Exercise material: Begin

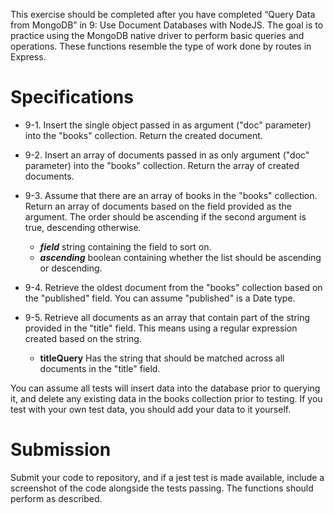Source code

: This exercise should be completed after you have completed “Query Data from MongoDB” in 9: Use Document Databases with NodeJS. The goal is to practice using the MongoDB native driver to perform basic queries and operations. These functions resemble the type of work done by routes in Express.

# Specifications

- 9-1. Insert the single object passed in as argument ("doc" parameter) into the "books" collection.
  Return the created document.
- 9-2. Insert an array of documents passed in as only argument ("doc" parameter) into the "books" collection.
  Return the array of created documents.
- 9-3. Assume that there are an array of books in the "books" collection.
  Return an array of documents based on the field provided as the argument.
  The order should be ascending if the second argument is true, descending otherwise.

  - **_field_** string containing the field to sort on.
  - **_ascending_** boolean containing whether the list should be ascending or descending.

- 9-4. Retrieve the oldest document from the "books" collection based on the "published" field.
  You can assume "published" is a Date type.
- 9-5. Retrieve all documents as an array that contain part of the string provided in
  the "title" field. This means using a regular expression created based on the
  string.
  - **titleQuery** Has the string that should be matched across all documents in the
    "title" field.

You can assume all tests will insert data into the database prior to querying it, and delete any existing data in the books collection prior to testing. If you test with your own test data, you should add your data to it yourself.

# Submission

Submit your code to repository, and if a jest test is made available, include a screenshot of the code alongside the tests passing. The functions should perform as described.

Exercise material: End
Exercise material: Begin

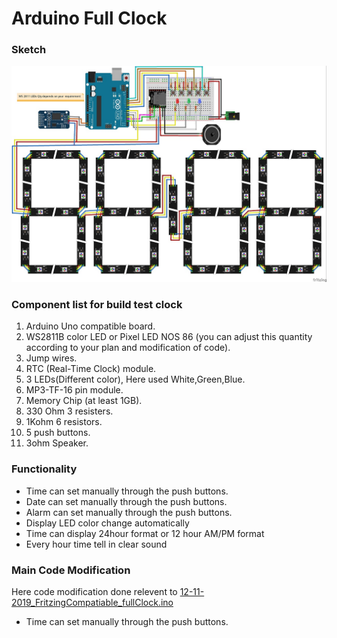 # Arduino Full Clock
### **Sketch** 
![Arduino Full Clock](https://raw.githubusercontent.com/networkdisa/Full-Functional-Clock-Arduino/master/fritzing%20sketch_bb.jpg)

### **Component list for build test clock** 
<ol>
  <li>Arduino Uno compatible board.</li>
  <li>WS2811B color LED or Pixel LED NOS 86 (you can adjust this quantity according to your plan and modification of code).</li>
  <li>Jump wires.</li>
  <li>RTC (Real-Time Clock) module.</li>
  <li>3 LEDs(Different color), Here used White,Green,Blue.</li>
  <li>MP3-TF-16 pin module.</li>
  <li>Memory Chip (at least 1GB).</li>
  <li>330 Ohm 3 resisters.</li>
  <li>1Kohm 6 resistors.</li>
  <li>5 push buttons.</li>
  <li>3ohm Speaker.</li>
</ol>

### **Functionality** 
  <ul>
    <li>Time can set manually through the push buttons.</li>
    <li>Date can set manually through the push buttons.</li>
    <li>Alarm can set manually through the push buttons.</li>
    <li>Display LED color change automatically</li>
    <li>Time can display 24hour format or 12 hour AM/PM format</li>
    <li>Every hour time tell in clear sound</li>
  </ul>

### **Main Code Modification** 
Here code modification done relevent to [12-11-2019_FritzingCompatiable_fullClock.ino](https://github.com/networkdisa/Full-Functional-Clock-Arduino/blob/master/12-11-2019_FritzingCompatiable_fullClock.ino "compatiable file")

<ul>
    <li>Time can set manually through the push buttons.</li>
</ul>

Exercise material: End
Exercise material: Begin

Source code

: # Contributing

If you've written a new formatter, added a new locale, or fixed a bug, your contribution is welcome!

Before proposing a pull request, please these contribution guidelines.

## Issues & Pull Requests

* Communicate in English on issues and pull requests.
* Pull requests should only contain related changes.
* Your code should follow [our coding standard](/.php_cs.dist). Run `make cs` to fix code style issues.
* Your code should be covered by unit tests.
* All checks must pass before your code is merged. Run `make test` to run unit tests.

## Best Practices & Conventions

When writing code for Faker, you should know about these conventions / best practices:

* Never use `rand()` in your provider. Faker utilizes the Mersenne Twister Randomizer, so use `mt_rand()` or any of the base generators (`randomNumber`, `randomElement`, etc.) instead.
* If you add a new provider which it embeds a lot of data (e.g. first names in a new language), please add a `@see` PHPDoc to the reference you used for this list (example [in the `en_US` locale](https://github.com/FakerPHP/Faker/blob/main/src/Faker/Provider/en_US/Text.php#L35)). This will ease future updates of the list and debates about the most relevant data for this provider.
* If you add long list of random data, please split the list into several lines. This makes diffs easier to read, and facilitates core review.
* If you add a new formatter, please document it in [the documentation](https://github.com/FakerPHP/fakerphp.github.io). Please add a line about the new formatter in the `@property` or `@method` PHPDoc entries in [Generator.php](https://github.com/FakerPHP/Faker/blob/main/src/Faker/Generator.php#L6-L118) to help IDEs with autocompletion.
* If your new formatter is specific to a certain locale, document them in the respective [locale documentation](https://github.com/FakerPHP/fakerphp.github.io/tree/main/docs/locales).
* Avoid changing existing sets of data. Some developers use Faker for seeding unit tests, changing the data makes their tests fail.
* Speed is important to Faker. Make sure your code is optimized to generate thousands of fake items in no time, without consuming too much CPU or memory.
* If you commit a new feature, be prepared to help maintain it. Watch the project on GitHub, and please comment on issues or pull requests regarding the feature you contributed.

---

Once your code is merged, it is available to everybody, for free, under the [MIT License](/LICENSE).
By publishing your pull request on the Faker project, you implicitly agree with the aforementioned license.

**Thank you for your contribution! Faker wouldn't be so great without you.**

Exercise material: End

**The task**
Show each line from the items above that contains the word "through". Case counts.

**Written response**
    <li>Time can set manually through the push buttons.</li>
    <li>Date can set manually through the push buttons.</li>
    <li>Alarm can set manually through the push buttons.</li>
    <li>Time can set manually through the push buttons.</li>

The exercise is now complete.